On Jul 20, 11:19am, Oliver Kiddle wrote:
} Subject: Re: PATCH: narrow-to-region (was Re: This widget implementation f
}
} Bart wrote:
} > } It'd also be good for the function to use the new undo limit features.
} > 
} > I was going to send a follow-up message about undo-ing and whether a call
} > to split-undo is needed before (and/or after) the recursive-edit.
} 
} It is needed immediately after you've setup PREDISPLAY and emptied
} BUFFER.

The sourceforge outage is getting a bit annoying with respect to passing
these patches back and forth.

} > Related, should -S / -R implicitly set undo points?
} 
} I've never used those two options and am not sure I quite understand
} what they're for. At least not without digging in the archives. With the
} patch below, it is fairly obviously broken for them because
} _ntr_changeno is set in a different block from the one which does zle
} undo to revert to it.

The -S and -R options are basically a hack to because there's no good way
to do a callback mechansim.  What you'd like is to replace recursive-edit
with a call back into the invoking scope, but you can't do that without
real closures or at least real namerefs, so "narrow-to-region -S" does
everything up to recursive-edit and then saves state, followed by -R
which restores state and picks up where -S left off.

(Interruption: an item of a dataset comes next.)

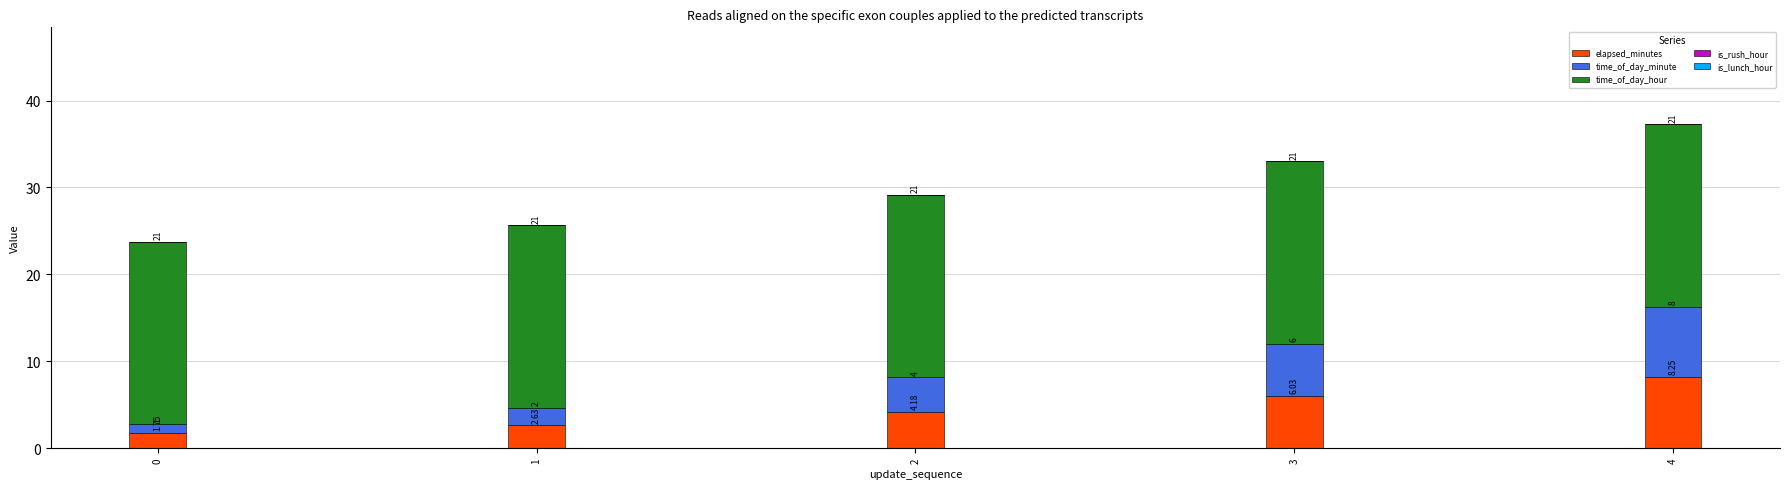

Are the bars horizontal?

No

If you introduce new variables _ntr_savelim and _ntr_changeno those are
going to have to be added to the state save/restore, or else they have
to be localized to the part where recursive-edit is called and NOT the
parts where state is saved/restored.

Also this --

}    PREDISPLAY=$_ntr_predisplay
}    POSTDISPLAY=$_ntr_postdisplay
} -  LBUFFER="$_ntr_lbuffer$BUFFER"
} -  RBUFFER="$_ntr_rbuffer"
} +  LBUFFER="$_ntr_lbuffer$_ntr_newlbuf"
} +  RBUFFER="$_ntr_newrbuf$_ntr_rbuffer"
}    MARK=${#_ntr_lbuffer}

-- breaks MARK and CURSOR again, you need

LBUFFER="$_ntr_lbuffer$_ntr_newlbuf$_ntr_newrbuf"
RBUFFER="$_ntr_rbuffer"

to get CURSOR in the right place.  Which means you may as well not save
the left and right buffers separately to begin with.